● **ACTIVITY**: Convert the lines, beginning with the first and stopping after the one that contains "беспрецедентный вызов", into a Markdown table with two columns, Row and Content. Number each row and omit any blank lines.
* * * * * * *
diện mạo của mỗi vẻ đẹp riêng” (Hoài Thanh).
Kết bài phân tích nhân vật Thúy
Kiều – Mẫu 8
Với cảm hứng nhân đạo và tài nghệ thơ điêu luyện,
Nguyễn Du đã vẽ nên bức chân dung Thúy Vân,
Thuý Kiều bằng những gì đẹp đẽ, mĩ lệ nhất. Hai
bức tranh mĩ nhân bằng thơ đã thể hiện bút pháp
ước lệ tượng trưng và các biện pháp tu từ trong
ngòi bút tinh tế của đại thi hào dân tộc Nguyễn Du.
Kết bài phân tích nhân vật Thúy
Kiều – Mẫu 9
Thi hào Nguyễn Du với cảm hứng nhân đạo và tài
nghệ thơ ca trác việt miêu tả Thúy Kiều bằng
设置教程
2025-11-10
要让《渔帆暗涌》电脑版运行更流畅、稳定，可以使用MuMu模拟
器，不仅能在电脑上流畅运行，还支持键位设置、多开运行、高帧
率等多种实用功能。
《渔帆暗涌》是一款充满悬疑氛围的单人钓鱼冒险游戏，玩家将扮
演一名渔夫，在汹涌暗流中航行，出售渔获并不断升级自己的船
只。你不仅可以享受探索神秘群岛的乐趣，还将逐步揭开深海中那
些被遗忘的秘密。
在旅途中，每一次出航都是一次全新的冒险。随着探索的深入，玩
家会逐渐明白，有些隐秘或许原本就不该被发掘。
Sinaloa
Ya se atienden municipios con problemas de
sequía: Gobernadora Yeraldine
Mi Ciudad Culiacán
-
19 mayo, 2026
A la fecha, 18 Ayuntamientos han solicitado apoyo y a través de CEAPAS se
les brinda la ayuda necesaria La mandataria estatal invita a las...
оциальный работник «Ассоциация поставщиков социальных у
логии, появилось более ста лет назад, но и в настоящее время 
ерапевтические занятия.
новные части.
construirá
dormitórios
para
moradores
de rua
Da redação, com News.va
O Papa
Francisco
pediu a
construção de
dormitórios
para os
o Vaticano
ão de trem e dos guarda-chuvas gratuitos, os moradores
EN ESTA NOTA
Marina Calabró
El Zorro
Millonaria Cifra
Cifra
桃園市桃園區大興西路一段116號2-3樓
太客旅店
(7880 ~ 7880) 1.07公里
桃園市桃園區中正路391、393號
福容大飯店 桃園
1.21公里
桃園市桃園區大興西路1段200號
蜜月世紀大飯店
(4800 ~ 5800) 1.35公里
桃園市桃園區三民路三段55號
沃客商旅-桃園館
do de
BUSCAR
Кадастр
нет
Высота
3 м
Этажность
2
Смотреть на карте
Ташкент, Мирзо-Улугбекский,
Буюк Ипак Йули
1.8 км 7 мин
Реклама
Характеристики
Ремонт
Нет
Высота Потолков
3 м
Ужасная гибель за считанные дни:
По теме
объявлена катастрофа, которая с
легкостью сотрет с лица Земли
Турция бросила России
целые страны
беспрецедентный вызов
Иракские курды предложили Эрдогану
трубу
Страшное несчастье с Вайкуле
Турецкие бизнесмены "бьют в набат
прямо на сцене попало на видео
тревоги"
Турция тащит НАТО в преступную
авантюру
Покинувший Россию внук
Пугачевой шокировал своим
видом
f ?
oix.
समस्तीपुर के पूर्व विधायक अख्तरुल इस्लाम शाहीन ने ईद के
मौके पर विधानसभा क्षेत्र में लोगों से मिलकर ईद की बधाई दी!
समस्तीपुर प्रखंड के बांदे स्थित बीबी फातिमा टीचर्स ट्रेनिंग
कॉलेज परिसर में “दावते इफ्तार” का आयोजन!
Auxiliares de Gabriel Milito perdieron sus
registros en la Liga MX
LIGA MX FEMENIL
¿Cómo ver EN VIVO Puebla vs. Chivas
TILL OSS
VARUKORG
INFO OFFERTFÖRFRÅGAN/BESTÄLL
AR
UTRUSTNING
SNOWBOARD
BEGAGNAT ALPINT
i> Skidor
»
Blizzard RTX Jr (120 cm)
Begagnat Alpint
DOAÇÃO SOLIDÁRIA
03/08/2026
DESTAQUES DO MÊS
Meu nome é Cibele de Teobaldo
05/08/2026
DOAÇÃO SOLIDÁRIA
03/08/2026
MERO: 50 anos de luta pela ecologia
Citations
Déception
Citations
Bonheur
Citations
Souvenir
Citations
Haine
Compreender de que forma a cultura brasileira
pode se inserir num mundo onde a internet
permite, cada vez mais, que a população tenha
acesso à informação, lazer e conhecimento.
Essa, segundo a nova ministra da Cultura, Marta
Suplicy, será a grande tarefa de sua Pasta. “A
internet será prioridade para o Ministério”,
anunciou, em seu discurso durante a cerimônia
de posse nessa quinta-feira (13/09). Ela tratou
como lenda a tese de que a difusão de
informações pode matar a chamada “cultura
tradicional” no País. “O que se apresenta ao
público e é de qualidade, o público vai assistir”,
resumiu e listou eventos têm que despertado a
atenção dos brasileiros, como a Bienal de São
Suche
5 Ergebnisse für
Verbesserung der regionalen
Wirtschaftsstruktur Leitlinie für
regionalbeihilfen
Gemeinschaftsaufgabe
* * * * * * *
● **TASK RESULT**:
| Row | Content |
|---|---|
| 1 | diện mạo của mỗi vẻ đẹp riêng” (Hoài Thanh). |
| 2 | Kết bài phân tích nhân vật Thúy |
| 3 | Kiều – Mẫu 8 |
| 4 | Với cảm hứng nhân đạo và tài nghệ thơ điêu luyện, |
| 5 | Nguyễn Du đã vẽ nên bức chân dung Thúy Vân, |
| 6 | Thuý Kiều bằng những gì đẹp đẽ, mĩ lệ nhất. Hai |
| 7 | bức tranh mĩ nhân bằng thơ đã thể hiện bút pháp |
| 8 | ước lệ tượng trưng và các biện pháp tu từ trong |
| 9 | ngòi bút tinh tế của đại thi hào dân tộc Nguyễn Du. |
| 10 | Kết bài phân tích nhân vật Thúy |
| 11 | Kiều – Mẫu 9 |
| 12 | Thi hào Nguyễn Du với cảm hứng nhân đạo và tài |
| 13 | nghệ thơ ca trác việt miêu tả Thúy Kiều bằng |
| 14 | 设置教程 |
| 15 | 2025-11-10 |
| 16 | 要让《渔帆暗涌》电脑版运行更流畅、稳定，可以使用MuMu模拟 |
| 17 | 器，不仅能在电脑上流畅运行，还支持键位设置、多开运行、高帧 |
| 18 | 率等多种实用功能。 |
| 19 | 《渔帆暗涌》是一款充满悬疑氛围的单人钓鱼冒险游戏，玩家将扮 |
| 20 | 演一名渔夫，在汹涌暗流中航行，出售渔获并不断升级自己的船 |
| 21 | 只。你不仅可以享受探索神秘群岛的乐趣，还将逐步揭开深海中那 |
| 22 | 些被遗忘的秘密。 |
| 23 | 在旅途中，每一次出航都是一次全新的冒险。随着探索的深入，玩 |
| 24 | 家会逐渐明白，有些隐秘或许原本就不该被发掘。 |
| 25 | Sinaloa |
| 26 | Ya se atienden municipios con problemas de |
| 27 | sequía: Gobernadora Yeraldine |
| 28 | Mi Ciudad Culiacán |
| 29 | - |
| 30 | 19 mayo, 2026 |
| 31 | A la fecha, 18 Ayuntamientos han solicitado apoyo y a través de CEAPAS se |
| 32 | les brinda la ayuda necesaria La mandataria estatal invita a las... |
| 33 | оциальный работник «Ассоциация поставщиков социальных у |
| 34 | логии, появилось более ста лет назад, но и в настоящее время  |
| 35 | ерапевтические занятия. |
| 36 | новные части. |
| 37 | construirá |
| 38 | dormitórios |
| 39 | para |
| 40 | moradores |
| 41 | de rua |
| 42 | Da redação, com News.va |
| 43 | O Papa |
| 44 | Francisco |
| 45 | pediu a |
| 46 | construção de |
| 47 | dormitórios |
| 48 | para os |
| 49 | o Vaticano |
| 50 | ão de trem e dos guarda-chuvas gratuitos, os moradores |
| 51 | EN ESTA NOTA |
| 52 | Marina Calabró |
| 53 | El Zorro |
| 54 | Millonaria Cifra |
| 55 | Cifra |
| 56 | 桃園市桃園區大興西路一段116號2-3樓 |
| 57 | 太客旅店 |
| 58 | (7880 ~ 7880) 1.07公里 |
| 59 | 桃園市桃園區中正路391、393號 |
| 60 | 福容大飯店 桃園 |
| 61 | 1.21公里 |
| 62 | 桃園市桃園區大興西路1段200號 |
| 63 | 蜜月世紀大飯店 |
| 64 | (4800 ~ 5800) 1.35公里 |
| 65 | 桃園市桃園區三民路三段55號 |
| 66 | 沃客商旅-桃園館 |
| 67 | do de |
| 68 | BUSCAR |
| 69 | Кадастр |
| 70 | нет |
| 71 | Высота |
| 72 | 3 м |
| 73 | Этажность |
| 74 | 2 |
| 75 | Смотреть на карте |
| 76 | Ташкент, Мирзо-Улугбекский, |
| 77 | Буюк Ипак Йули |
| 78 | 1.8 км 7 мин |
| 79 | Реклама |
| 80 | Характеристики |
| 81 | Ремонт |
| 82 | Нет |
| 83 | Высота Потолков |
| 84 | 3 м |
| 85 | Ужасная гибель за считанные дни: |
| 86 | По теме |
| 87 | объявлена катастрофа, которая с |
| 88 | легкостью сотрет с лица Земли |
| 89 | Турция бросила России |
| 90 | целые страны |
| 91 | беспрецедентный вызов |